_Exercise prompt_
Nothing but the lines from the top of the records through the line with "top: 111px;" should be returned, exactly, and without pictures.

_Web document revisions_

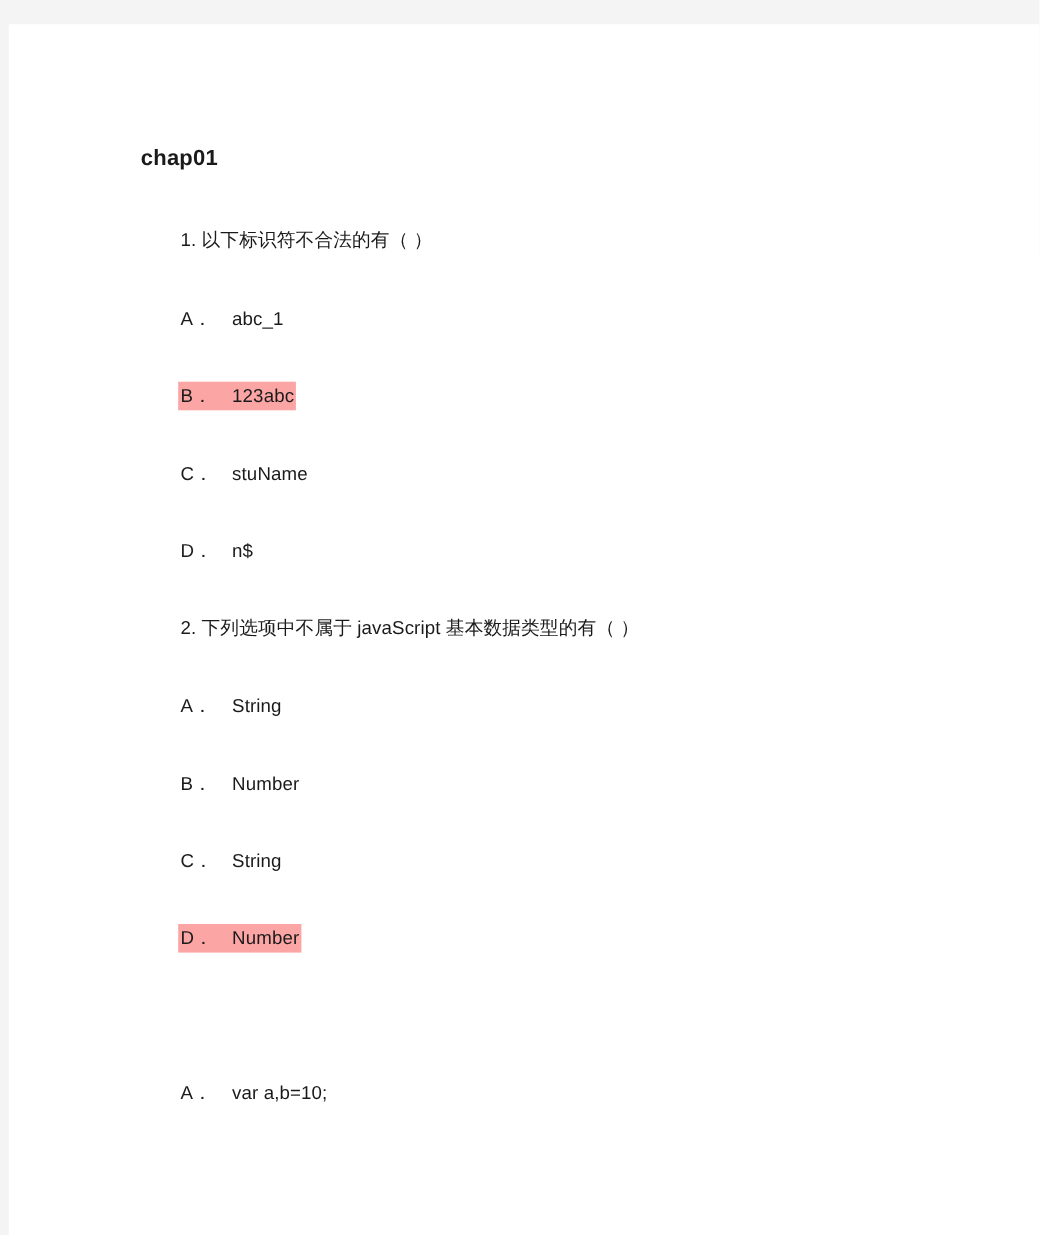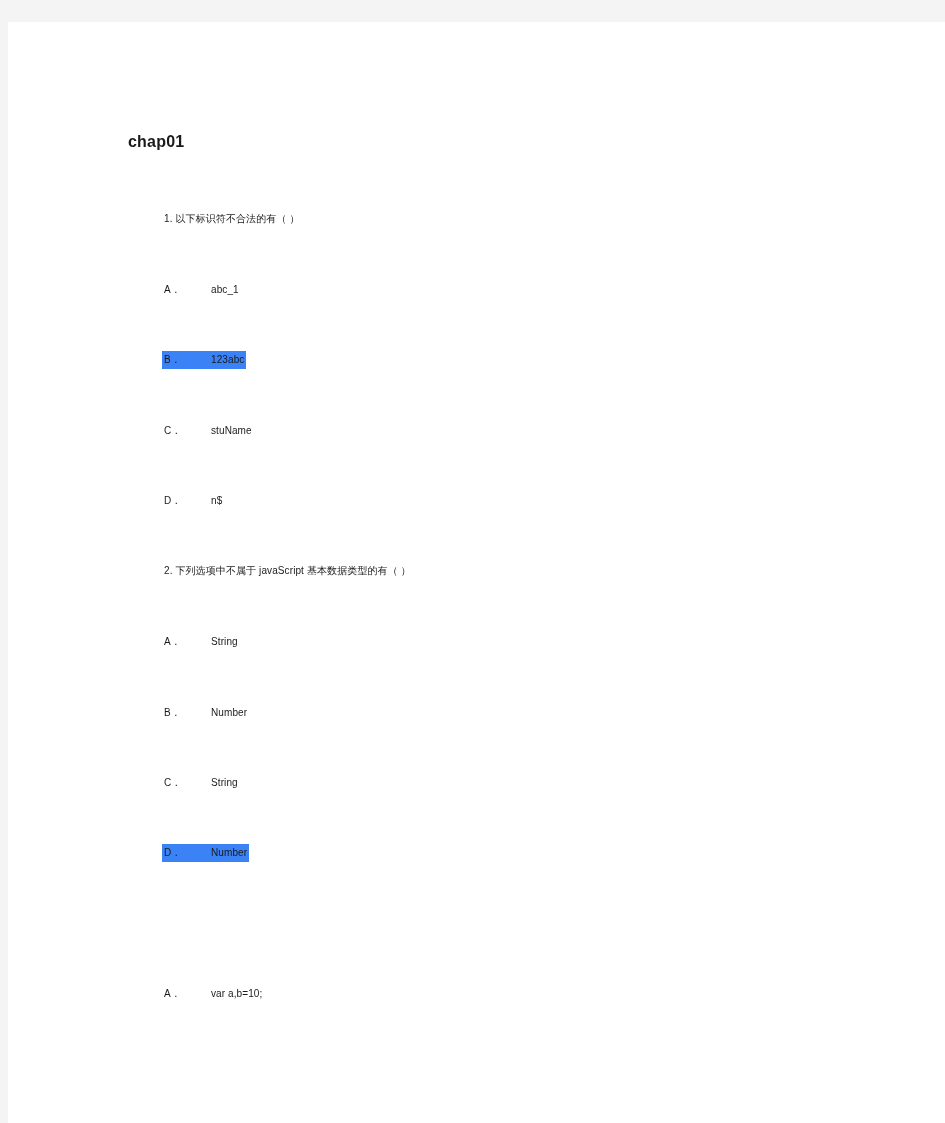--- a/index.html
+++ b/index.html
@@ -18,46 +18,46 @@
     left: 8px;
     top: 22px;
     width: 937px;
     height: 1101px;
     background: #ffffff;
   }
   .doc-title {
     position: absolute;
     left: 120px;
     top: 111px;
-    font-size: 16px;
+    font-size: 20px;
     font-weight: bold;
     color: #1a1a1a;
     letter-spacing: 0.2px;
     white-space: nowrap;
   }
   .line {
     position: absolute;
     left: 156px;
-    font-size: 10px;
+    font-size: 17px;
     color: #1a1a1a;
     white-space: nowrap;
     line-height: 22px;
   }
   .q-line {
     letter-spacing: 0.1px;
   }
   .opt-line {
     letter-spacing: 0.1px;
   }
   .opt-letter {
     display: inline-block;
     width: 47px;
   }
   .hl {
-    background: #3b82f6;
+    background: #fca5a5;
     padding: 3px 2px 4px 2px;
     margin: -3px -2px -4px -2px;
   }
 </style>
 </head>
 <body>
 
 <div id="page">
 
   <div class="doc-title">chap01</div>

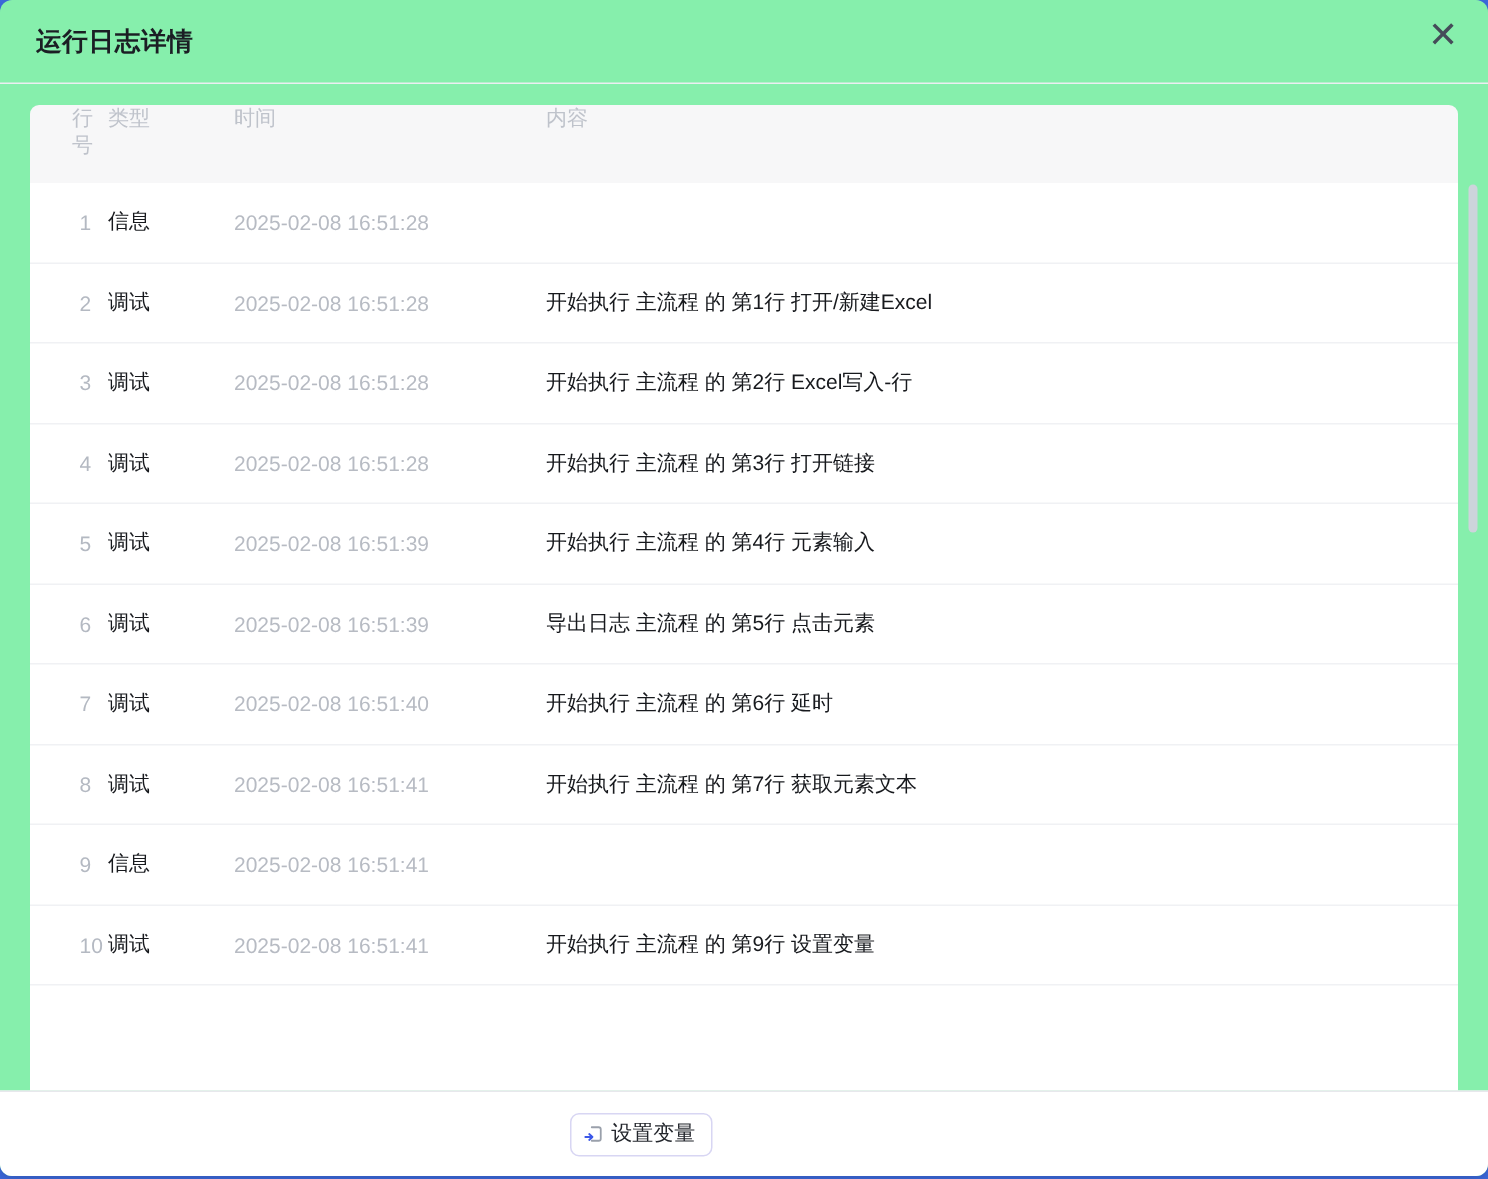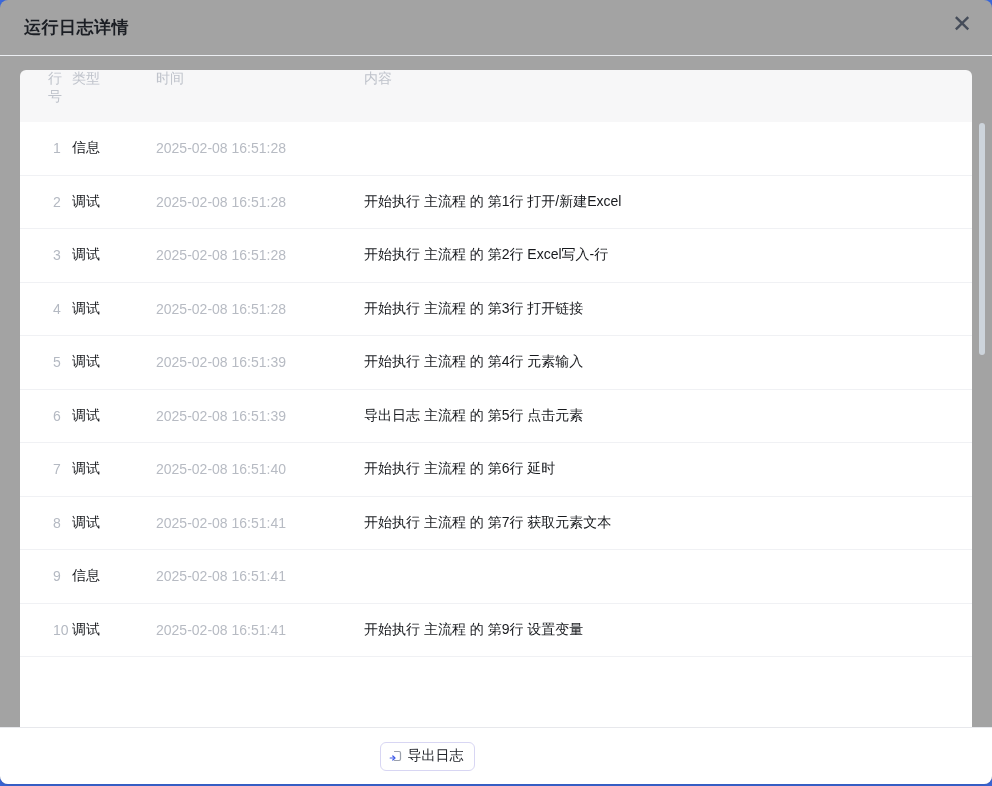--- a/index.html
+++ b/index.html
@@ -6,21 +6,21 @@
   html, body { width: 992px; height: 786px; overflow: hidden; }
   body {
     background: #3d6be0;
     font-family: "Liberation Sans", sans-serif;
     position: relative;
   }
   .modal {
     position: absolute;
     left: 0; top: 0;
     width: 992px; height: 784px;
-    background: #a3a3a3;
+    background: #86efac;
     border-radius: 8px;
     box-shadow: 0 3px 10px rgba(20,30,60,.25);
     overflow: hidden;
   }
   
   .modal-header {
     position: relative;
     height: 56px;
     border-bottom: 1px solid #eceef2;
   }
@@ -204,17 +204,17 @@
     <div class="scroll-thumb"></div>
   </div>
 
   <div class="modal-footer">
     <button class="export-btn">
       <svg width="14" height="14" viewBox="0 0 14 14" fill="none">
         <path d="M5.5 2.5h4.6c0.8 0 1.4 0.6 1.4 1.4v6.2c0 0.8-0.6 1.4-1.4 1.4H5.5" stroke="#9aa0ab" stroke-width="1.2" fill="none" stroke-linecap="round"></path>
         <path d="M1.2 9h4.3" stroke="#3c58e8" stroke-width="1.2" stroke-linecap="round"></path>
         <path d="M3.8 7l2.2 2-2.2 2" stroke="#3c58e8" stroke-width="1.2" fill="none" stroke-linecap="round" stroke-linejoin="round"></path>
       </svg>
-      <span>导出日志</span>
+      <span>设置变量</span>
     </button>
   </div>
 
 </div>
 
 </body></html>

_Expected answer_
--- a/index.html
+++ b/index.html
@@ -18,46 +18,46 @@
     left: 8px;
     top: 22px;
     width: 937px;
     height: 1101px;
     background: #ffffff;
   }
   .doc-title {
     position: absolute;
     left: 120px;
     top: 111px;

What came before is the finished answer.